**What the task asks:** Update the material by replacing every "state / province" with "region", and reproduce all the lines with nothing else changed.

**Record excerpts:**
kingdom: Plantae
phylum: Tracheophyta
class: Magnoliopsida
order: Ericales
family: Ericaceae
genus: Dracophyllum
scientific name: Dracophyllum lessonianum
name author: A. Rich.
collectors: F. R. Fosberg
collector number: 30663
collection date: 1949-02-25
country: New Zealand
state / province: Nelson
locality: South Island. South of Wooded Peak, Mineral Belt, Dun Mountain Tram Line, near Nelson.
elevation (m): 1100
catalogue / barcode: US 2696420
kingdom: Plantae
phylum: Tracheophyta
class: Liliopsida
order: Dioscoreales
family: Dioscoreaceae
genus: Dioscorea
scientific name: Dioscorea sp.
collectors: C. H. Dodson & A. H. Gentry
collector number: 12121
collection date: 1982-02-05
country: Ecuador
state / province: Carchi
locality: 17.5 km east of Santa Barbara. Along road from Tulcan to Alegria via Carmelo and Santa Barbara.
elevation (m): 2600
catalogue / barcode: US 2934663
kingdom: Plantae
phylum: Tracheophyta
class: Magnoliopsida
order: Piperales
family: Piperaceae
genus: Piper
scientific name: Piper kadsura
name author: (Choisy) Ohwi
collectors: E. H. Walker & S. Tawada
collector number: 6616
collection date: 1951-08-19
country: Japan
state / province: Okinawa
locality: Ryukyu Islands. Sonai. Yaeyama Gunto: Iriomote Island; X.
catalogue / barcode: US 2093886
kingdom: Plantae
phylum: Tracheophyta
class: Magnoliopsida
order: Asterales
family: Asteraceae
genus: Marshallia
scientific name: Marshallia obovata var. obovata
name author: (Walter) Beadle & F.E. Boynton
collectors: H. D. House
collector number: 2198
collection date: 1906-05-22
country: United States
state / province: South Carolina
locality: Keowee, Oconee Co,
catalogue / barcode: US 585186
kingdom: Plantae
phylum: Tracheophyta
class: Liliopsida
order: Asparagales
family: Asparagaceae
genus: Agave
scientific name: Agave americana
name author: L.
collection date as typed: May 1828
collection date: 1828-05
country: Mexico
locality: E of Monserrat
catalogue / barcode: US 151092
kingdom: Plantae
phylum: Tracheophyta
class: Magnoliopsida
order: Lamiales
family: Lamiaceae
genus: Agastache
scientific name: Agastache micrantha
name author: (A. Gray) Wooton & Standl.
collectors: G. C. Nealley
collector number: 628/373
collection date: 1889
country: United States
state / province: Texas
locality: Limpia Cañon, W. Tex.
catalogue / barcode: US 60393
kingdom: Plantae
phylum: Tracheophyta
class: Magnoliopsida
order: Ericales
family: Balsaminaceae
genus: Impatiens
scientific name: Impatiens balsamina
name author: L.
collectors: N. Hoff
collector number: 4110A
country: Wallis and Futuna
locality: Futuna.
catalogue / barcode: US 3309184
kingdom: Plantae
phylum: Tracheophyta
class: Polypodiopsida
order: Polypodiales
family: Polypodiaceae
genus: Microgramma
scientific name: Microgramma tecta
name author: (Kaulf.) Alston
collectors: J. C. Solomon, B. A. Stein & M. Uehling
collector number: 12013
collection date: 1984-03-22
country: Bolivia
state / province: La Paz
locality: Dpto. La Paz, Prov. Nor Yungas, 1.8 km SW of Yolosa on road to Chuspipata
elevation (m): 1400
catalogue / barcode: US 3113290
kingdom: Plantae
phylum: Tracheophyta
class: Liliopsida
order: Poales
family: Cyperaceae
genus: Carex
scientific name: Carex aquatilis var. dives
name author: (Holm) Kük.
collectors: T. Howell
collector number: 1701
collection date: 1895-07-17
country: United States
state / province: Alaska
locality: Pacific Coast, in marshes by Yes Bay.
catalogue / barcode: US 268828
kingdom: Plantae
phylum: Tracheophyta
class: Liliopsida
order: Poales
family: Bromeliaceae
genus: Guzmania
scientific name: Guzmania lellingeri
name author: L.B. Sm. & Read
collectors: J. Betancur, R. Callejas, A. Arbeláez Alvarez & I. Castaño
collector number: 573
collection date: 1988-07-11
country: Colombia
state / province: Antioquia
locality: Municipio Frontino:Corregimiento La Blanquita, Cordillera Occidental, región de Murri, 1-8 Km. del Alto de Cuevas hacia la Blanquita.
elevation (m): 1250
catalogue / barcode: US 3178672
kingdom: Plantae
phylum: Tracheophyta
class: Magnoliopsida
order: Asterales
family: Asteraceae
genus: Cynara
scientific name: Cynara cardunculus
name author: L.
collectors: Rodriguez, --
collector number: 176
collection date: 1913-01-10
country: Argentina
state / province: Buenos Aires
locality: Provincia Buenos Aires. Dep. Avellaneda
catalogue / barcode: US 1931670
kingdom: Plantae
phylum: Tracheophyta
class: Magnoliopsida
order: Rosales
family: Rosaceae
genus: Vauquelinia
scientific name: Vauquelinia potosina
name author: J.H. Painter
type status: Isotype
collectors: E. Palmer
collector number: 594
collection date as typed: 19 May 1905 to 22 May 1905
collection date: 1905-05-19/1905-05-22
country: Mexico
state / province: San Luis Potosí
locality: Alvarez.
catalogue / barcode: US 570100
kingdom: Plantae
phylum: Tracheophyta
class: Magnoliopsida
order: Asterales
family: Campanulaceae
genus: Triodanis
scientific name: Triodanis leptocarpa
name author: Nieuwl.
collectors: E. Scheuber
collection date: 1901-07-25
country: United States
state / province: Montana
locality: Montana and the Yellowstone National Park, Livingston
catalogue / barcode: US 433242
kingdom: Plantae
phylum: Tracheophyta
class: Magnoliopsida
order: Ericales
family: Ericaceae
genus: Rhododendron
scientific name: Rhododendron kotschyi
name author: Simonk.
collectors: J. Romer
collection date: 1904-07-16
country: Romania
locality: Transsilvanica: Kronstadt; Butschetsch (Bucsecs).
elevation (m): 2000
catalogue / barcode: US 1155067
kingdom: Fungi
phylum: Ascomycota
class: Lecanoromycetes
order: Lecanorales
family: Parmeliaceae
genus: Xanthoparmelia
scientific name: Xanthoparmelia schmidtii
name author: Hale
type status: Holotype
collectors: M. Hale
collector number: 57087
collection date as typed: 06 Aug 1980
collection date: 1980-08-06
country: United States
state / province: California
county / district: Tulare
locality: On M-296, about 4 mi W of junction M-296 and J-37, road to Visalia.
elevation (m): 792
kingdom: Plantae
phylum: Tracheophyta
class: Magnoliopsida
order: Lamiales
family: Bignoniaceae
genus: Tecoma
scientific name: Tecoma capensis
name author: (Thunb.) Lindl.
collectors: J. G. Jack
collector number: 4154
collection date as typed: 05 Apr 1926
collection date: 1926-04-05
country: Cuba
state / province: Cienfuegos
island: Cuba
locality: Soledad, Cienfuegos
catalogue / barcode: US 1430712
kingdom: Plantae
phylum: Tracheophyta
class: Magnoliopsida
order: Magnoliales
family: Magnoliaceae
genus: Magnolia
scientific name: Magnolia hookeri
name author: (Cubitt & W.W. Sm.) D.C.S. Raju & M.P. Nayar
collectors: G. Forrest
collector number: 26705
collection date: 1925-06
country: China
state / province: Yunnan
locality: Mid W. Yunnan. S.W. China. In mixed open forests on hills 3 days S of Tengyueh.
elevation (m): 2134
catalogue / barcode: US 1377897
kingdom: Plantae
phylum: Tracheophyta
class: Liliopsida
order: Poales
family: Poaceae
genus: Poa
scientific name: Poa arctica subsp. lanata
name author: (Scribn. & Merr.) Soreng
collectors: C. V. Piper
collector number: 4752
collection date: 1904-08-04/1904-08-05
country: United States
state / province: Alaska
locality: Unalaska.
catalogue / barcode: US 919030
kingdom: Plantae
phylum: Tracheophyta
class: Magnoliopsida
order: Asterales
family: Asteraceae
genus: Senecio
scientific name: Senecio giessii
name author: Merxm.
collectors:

**Exercise response:**
kingdom: Plantae
phylum: Tracheophyta
class: Magnoliopsida
order: Ericales
family: Ericaceae
genus: Dracophyllum
scientific name: Dracophyllum lessonianum
name author: A. Rich.
collectors: F. R. Fosberg
collector number: 30663
collection date: 1949-02-25
country: New Zealand
region: Nelson
locality: South Island. South of Wooded Peak, Mineral Belt, Dun Mountain Tram Line, near Nelson.
elevation (m): 1100
catalogue / barcode: US 2696420
kingdom: Plantae
phylum: Tracheophyta
class: Liliopsida
order: Dioscoreales
family: Dioscoreaceae
genus: Dioscorea
scientific name: Dioscorea sp.
collectors: C. H. Dodson & A. H. Gentry
collector number: 12121
collection date: 1982-02-05
country: Ecuador
region: Carchi
locality: 17.5 km east of Santa Barbara. Along road from Tulcan to Alegria via Carmelo and Santa Barbara.
elevation (m): 2600
catalogue / barcode: US 2934663
kingdom: Plantae
phylum: Tracheophyta
class: Magnoliopsida
order: Piperales
family: Piperaceae
genus: Piper
scientific name: Piper kadsura
name author: (Choisy) Ohwi
collectors: E. H. Walker & S. Tawada
collector number: 6616
collection date: 1951-08-19
country: Japan
region: Okinawa
locality: Ryukyu Islands. Sonai. Yaeyama Gunto: Iriomote Island; X.
catalogue / barcode: US 2093886
kingdom: Plantae
phylum: Tracheophyta
class: Magnoliopsida
order: Asterales
family: Asteraceae
genus: Marshallia
scientific name: Marshallia obovata var. obovata
name author: (Walter) Beadle & F.E. Boynton
collectors: H. D. House
collector number: 2198
collection date: 1906-05-22
country: United States
region: South Carolina
locality: Keowee, Oconee Co,
catalogue / barcode: US 585186
kingdom: Plantae
phylum: Tracheophyta
class: Liliopsida
order: Asparagales
family: Asparagaceae
genus: Agave
scientific name: Agave americana
name author: L.
collection date as typed: May 1828
collection date: 1828-05
country: Mexico
locality: E of Monserrat
catalogue / barcode: US 151092
kingdom: Plantae
phylum: Tracheophyta
class: Magnoliopsida
order: Lamiales
family: Lamiaceae
genus: Agastache
scientific name: Agastache micrantha
name author: (A. Gray) Wooton & Standl.
collectors: G. C. Nealley
collector number: 628/373
collection date: 1889
country: United States
region: Texas
locality: Limpia Cañon, W. Tex.
catalogue / barcode: US 60393
kingdom: Plantae
phylum: Tracheophyta
class: Magnoliopsida
order: Ericales
family: Balsaminaceae
genus: Impatiens
scientific name: Impatiens balsamina
name author: L.
collectors: N. Hoff
collector number: 4110A
country: Wallis and Futuna
locality: Futuna.
catalogue / barcode: US 3309184
kingdom: Plantae
phylum: Tracheophyta
class: Polypodiopsida
order: Polypodiales
family: Polypodiaceae
genus: Microgramma
scientific name: Microgramma tecta
name author: (Kaulf.) Alston
collectors: J. C. Solomon, B. A. Stein & M. Uehling
collector number: 12013
collection date: 1984-03-22
country: Bolivia
region: La Paz
locality: Dpto. La Paz, Prov. Nor Yungas, 1.8 km SW of Yolosa on road to Chuspipata
elevation (m): 1400
catalogue / barcode: US 3113290
kingdom: Plantae
phylum: Tracheophyta
class: Liliopsida
order: Poales
family: Cyperaceae
genus: Carex
scientific name: Carex aquatilis var. dives
name author: (Holm) Kük.
collectors: T. Howell
collector number: 1701
collection date: 1895-07-17
country: United States
region: Alaska
locality: Pacific Coast, in marshes by Yes Bay.
catalogue / barcode: US 268828
kingdom: Plantae
phylum: Tracheophyta
class: Liliopsida
order: Poales
family: Bromeliaceae
genus: Guzmania
scientific name: Guzmania lellingeri
name author: L.B. Sm. & Read
collectors: J. Betancur, R. Callejas, A. Arbeláez Alvarez & I. Castaño
collector number: 573
collection date: 1988-07-11
country: Colombia
region: Antioquia
locality: Municipio Frontino:Corregimiento La Blanquita, Cordillera Occidental, región de Murri, 1-8 Km. del Alto de Cuevas hacia la Blanquita.
elevation (m): 1250
catalogue / barcode: US 3178672
kingdom: Plantae
phylum: Tracheophyta
class: Magnoliopsida
order: Asterales
family: Asteraceae
genus: Cynara
scientific name: Cynara cardunculus
name author: L.
collectors: Rodriguez, --
collector number: 176
collection date: 1913-01-10
country: Argentina
region: Buenos Aires
locality: Provincia Buenos Aires. Dep. Avellaneda
catalogue / barcode: US 1931670
kingdom: Plantae
phylum: Tracheophyta
class: Magnoliopsida
order: Rosales
family: Rosaceae
genus: Vauquelinia
scientific name: Vauquelinia potosina
name author: J.H. Painter
type status: Isotype
collectors: E. Palmer
collector number: 594
collection date as typed: 19 May 1905 to 22 May 1905
collection date: 1905-05-19/1905-05-22
country: Mexico
region: San Luis Potosí
locality: Alvarez.
catalogue / barcode: US 570100
kingdom: Plantae
phylum: Tracheophyta
class: Magnoliopsida
order: Asterales
family: Campanulaceae
genus: Triodanis
scientific name: Triodanis leptocarpa
name author: Nieuwl.
collectors: E. Scheuber
collection date: 1901-07-25
country: United States
region: Montana
locality: Montana and the Yellowstone National Park, Livingston
catalogue / barcode: US 433242
kingdom: Plantae
phylum: Tracheophyta
class: Magnoliopsida
order: Ericales
family: Ericaceae
genus: Rhododendron
scientific name: Rhododendron kotschyi
name author: Simonk.
collectors: J. Romer
collection date: 1904-07-16
country: Romania
locality: Transsilvanica: Kronstadt; Butschetsch (Bucsecs).
elevation (m): 2000
catalogue / barcode: US 1155067
kingdom: Fungi
phylum: Ascomycota
class: Lecanoromycetes
order: Lecanorales
family: Parmeliaceae
genus: Xanthoparmelia
scientific name: Xanthoparmelia schmidtii
name author: Hale
type status: Holotype
collectors: M. Hale
collector number: 57087
collection date as typed: 06 Aug 1980
collection date: 1980-08-06
country: United States
region: California
county / district: Tulare
locality: On M-296, about 4 mi W of junction M-296 and J-37, road to Visalia.
elevation (m): 792
kingdom: Plantae
phylum: Tracheophyta
class: Magnoliopsida
order: Lamiales
family: Bignoniaceae
genus: Tecoma
scientific name: Tecoma capensis
name author: (Thunb.) Lindl.
collectors: J. G. Jack
collector number: 4154
collection date as typed: 05 Apr 1926
collection date: 1926-04-05
country: Cuba
region: Cienfuegos
island: Cuba
locality: Soledad, Cienfuegos
catalogue / barcode: US 1430712
kingdom: Plantae
phylum: Tracheophyta
class: Magnoliopsida
order: Magnoliales
family: Magnoliaceae
genus: Magnolia
scientific name: Magnolia hookeri
name author: (Cubitt & W.W. Sm.) D.C.S. Raju & M.P. Nayar
collectors: G. Forrest
collector number: 26705
collection date: 1925-06
country: China
region: Yunnan
locality: Mid W. Yunnan. S.W. China. In mixed open forests on hills 3 days S of Tengyueh.
elevation (m): 2134
catalogue / barcode: US 1377897
kingdom: Plantae
phylum: Tracheophyta
class: Liliopsida
order: Poales
family: Poaceae
genus: Poa
scientific name: Poa arctica subsp. lanata
name author: (Scribn. & Merr.) Soreng
collectors: C. V. Piper
collector number: 4752
collection date: 1904-08-04/1904-08-05
country: United States
region: Alaska
locality: Unalaska.
catalogue / barcode: US 919030
kingdom: Plantae
phylum: Tracheophyta
class: Magnoliopsida
order: Asterales
family: Asteraceae
genus: Senecio
scientific name: Senecio giessii
name author: Merxm.
collectors:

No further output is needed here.